A operação foi coordenada pela Sudema, com apoio da Companhia de Desenvolvimento da Paraíba (Cinep) e da Secretaria Municipal de Infraestrutura de João Pessoa (Seinfra). Durante os trabalhos, técnicos realizaram novas coletas de água tanto nas lagoas quanto na rede de drenagem, onde foram detectados elementos químicos no corpo hídrico. Também foram vistoriadas galerias pluviais localizadas ao longo da Rua Agricultor Almirando Luís da Silva, nas imediações da área afetada.

As apurações tiveram início em 15 de janeiro, quando a Coordenadoria de Medições Ambientais (CMA) da Sudema realizou as primeiras coletas de amostras. Os dados preliminares dessas análises embasaram a intensificação da fiscalização nesta nova etapa.

Segundo a Sudema, trata-se de um caso de reincidência. Aproximadamente dois anos atrás, uma fiscalização semelhante foi realizada na mesma região após a lagoa apresentar coloração avermelhada. Na ocasião, embora tenha sido constatado que a empresa lançava efluentes na drenagem pluvial, não foi possível comprovar a relação direta com o impacto ambiental observado.

Na vistoria mais recente, os técnicos identificaram o despejo de efluente com coloração semelhante à da lagoa, além de sinais de oleosidade. A inspeção nas dependências da indústria revelou a existência de uma ligação clandestina, permitindo o lançamento direto de efluentes sem tratamento na rede pluvial. O material apresentou indícios de elevada carga orgânica e alto teor de óleo.

A empresa, que possui licença ambiental recente, havia se comprometido no processo de licenciamento a não realizar lançamentos na drenagem pluvial, devendo providenciar o esgotamento periódico dos efluentes gerados. O descumprimento dessas condicionantes levou à adoção das medidas administrativas, incluindo o embargo das atividades.

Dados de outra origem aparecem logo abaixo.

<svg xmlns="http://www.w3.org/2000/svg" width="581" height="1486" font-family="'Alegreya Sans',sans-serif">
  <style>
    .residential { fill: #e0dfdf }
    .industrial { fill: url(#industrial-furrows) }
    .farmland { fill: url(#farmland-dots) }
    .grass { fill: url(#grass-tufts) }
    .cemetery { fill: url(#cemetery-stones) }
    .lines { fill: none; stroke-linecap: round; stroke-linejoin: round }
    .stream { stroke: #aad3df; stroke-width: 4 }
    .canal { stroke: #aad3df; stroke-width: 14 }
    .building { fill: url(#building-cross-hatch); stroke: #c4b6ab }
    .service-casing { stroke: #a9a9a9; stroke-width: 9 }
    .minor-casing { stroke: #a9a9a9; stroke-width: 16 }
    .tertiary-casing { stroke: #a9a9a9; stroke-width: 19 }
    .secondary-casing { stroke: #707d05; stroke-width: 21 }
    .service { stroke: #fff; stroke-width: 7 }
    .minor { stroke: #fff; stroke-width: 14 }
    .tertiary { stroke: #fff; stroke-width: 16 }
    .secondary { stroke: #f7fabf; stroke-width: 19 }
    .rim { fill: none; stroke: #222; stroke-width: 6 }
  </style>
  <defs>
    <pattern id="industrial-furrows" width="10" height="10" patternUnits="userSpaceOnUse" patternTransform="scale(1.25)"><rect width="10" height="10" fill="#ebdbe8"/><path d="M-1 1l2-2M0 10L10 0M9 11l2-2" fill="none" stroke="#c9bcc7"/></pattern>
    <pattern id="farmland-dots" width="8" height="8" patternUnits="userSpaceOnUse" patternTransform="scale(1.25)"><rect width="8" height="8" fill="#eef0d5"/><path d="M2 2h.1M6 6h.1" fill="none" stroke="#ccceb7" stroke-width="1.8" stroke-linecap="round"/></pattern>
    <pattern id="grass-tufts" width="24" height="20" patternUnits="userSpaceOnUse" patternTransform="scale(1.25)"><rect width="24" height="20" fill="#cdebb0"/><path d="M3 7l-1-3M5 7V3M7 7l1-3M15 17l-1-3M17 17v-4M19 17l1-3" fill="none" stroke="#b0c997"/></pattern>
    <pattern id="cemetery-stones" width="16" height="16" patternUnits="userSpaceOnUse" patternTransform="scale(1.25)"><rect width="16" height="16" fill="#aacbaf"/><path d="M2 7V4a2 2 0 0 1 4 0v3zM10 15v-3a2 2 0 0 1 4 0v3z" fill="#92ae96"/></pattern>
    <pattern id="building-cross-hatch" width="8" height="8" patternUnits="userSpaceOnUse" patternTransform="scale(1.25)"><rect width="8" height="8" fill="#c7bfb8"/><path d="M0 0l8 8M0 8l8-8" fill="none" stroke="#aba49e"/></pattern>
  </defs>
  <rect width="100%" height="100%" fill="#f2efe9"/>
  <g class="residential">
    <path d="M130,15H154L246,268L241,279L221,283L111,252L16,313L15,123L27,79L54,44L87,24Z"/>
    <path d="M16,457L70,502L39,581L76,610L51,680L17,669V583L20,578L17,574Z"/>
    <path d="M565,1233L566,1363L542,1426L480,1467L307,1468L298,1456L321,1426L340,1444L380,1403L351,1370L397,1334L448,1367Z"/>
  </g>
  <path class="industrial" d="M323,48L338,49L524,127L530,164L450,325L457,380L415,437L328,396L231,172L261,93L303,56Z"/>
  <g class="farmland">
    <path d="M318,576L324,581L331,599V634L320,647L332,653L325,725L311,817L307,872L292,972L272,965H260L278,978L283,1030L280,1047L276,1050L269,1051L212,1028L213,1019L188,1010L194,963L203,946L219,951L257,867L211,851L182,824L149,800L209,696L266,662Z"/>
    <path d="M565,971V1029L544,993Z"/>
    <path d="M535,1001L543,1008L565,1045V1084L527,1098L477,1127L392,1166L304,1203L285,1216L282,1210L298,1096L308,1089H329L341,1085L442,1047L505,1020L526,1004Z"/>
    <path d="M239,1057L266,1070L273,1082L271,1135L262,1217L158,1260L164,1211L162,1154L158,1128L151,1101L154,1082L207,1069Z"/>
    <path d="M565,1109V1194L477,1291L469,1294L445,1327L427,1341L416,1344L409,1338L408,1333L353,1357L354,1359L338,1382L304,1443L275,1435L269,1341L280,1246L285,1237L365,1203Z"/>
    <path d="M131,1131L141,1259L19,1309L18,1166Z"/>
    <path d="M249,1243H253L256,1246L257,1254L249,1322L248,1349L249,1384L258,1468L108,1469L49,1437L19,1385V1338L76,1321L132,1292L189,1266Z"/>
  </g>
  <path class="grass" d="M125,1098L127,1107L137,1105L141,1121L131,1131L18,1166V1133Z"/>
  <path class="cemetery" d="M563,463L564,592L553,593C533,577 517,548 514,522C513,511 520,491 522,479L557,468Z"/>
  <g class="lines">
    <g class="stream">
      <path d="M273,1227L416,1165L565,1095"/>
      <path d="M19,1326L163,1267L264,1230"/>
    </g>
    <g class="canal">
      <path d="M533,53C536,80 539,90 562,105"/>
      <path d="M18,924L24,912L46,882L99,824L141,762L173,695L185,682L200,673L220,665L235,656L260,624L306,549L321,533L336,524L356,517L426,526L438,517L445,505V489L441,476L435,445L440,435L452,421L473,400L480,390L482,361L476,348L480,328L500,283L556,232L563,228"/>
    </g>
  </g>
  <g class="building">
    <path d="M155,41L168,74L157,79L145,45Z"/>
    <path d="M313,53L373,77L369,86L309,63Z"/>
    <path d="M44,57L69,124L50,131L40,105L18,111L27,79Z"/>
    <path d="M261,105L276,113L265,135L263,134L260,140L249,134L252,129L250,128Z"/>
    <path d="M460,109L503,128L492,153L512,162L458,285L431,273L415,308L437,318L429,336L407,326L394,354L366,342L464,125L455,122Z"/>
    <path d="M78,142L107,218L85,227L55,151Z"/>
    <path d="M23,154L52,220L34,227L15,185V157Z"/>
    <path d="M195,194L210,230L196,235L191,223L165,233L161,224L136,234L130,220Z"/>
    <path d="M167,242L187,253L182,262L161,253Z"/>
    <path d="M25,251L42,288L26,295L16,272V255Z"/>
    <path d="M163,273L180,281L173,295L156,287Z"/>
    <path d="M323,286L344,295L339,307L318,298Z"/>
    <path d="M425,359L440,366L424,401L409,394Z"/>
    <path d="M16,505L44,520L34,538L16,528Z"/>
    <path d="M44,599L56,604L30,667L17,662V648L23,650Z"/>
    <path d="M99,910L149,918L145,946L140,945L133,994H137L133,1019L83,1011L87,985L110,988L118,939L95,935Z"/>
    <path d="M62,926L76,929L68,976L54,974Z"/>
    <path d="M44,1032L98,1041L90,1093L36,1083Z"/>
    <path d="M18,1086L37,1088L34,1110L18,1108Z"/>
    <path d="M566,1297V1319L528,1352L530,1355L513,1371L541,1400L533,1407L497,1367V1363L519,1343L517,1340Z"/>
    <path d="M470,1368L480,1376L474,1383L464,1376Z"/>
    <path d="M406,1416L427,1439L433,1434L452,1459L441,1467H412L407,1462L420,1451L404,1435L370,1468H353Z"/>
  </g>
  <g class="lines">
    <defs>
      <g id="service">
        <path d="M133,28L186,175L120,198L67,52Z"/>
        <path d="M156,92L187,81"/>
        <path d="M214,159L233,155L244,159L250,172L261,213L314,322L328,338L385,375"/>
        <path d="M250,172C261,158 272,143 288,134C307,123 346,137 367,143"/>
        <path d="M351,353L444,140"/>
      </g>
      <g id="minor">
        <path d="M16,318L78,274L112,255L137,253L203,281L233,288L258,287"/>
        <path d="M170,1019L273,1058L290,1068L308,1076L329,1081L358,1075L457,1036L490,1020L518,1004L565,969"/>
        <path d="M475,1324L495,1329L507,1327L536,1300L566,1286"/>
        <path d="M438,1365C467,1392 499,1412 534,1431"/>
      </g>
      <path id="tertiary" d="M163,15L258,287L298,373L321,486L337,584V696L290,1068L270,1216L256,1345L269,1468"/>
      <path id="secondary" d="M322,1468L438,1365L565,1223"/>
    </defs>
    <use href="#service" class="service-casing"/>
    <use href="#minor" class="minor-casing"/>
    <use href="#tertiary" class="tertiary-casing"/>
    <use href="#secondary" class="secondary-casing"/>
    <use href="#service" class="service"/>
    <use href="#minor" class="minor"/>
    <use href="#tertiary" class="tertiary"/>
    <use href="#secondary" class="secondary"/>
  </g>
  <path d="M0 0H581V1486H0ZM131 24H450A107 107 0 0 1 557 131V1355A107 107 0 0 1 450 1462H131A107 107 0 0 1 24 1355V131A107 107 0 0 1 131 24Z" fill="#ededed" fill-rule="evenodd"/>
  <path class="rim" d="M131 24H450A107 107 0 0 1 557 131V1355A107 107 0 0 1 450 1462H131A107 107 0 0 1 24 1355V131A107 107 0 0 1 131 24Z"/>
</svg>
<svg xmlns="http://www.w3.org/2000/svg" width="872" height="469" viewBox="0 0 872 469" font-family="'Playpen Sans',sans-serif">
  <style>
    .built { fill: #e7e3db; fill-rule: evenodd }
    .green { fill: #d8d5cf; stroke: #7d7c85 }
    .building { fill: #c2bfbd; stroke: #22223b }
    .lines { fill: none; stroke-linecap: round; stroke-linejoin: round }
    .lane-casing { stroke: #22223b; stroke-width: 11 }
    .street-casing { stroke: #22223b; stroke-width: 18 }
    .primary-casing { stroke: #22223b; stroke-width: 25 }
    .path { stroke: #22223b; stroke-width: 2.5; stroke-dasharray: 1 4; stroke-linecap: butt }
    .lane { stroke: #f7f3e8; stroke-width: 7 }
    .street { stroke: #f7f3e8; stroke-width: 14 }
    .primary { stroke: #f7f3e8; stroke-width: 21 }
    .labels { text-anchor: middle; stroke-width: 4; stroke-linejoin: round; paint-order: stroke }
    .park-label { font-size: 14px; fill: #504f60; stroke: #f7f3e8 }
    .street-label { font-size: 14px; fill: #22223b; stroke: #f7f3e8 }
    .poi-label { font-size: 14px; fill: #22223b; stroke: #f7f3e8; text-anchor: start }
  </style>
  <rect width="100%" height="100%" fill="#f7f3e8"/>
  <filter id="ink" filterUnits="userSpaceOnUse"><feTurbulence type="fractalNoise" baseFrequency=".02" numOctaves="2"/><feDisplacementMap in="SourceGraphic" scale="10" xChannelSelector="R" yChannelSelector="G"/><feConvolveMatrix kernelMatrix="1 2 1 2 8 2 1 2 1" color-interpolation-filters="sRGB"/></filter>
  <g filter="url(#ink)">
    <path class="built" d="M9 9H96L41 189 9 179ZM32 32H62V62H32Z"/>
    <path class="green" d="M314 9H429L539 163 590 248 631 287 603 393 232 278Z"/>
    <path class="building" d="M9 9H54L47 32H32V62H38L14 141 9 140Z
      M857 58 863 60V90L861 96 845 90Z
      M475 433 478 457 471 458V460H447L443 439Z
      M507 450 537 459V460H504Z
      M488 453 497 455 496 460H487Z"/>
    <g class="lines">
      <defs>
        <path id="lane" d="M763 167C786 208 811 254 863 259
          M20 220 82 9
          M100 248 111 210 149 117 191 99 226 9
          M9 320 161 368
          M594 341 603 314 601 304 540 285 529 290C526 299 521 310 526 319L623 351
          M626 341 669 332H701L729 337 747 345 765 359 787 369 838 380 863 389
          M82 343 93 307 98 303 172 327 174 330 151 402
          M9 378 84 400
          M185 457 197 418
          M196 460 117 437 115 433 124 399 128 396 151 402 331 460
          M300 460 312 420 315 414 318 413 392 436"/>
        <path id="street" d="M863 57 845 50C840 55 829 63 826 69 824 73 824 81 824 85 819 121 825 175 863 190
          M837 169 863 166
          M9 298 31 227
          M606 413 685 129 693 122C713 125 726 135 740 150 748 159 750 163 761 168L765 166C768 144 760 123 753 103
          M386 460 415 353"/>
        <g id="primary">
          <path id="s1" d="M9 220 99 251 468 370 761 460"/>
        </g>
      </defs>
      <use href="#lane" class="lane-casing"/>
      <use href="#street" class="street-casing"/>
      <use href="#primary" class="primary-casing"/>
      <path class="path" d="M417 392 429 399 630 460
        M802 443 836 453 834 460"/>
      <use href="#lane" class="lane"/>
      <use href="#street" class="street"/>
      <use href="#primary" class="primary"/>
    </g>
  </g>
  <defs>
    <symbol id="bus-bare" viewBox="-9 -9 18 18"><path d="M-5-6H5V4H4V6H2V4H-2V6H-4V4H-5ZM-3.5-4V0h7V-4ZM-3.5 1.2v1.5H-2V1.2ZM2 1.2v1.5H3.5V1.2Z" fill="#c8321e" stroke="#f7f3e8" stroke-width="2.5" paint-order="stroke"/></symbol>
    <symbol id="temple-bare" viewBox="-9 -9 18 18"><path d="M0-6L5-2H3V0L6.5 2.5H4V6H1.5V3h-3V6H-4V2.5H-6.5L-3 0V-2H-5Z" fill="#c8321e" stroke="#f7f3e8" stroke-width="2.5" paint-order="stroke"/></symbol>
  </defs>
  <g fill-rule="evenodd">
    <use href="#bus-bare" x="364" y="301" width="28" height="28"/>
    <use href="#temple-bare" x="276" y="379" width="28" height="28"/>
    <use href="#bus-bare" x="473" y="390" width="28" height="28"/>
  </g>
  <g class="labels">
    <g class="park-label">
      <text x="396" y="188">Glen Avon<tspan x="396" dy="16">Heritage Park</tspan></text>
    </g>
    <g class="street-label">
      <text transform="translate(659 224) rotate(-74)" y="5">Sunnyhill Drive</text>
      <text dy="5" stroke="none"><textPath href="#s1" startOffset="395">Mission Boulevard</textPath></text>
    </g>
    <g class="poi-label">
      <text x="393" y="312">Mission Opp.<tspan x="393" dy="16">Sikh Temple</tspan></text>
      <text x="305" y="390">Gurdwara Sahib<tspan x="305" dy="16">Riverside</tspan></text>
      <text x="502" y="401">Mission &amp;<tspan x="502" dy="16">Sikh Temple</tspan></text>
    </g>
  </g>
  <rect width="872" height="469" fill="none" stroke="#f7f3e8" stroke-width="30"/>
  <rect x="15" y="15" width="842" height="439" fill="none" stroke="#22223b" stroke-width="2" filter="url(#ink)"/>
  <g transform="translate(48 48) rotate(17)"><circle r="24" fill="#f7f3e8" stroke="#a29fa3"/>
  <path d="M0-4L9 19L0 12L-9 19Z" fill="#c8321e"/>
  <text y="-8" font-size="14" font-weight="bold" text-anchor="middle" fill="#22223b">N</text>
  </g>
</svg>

A Sudema informou que, após a conclusão das análises técnicas das amostras e a avaliação completa das irregularidades constatadas, outras sanções poderão ser aplicadas, como novas multas ou até o cancelamento da licença de operação, conforme prevê a legislação ambiental.

A ação contou com a presença do superintendente da Sudema, Marcelo Cavalcanti; da secretária de Estado do Meio Ambiente e Sustentabilidade, Rafaela Camaraense; e da vereadora Jailma Carvalho, responsável pela denúncia que impulsionou o reforço das fiscalizações.

O órgão ambiental reforçou que continuará conduzindo as investigações técnicas em parceria com as demais instituições envolvidas, com o objetivo de interromper os lançamentos irregulares, responsabilizar os responsáveis e garantir a preservação do meio ambiente e dos recursos hídricos da região.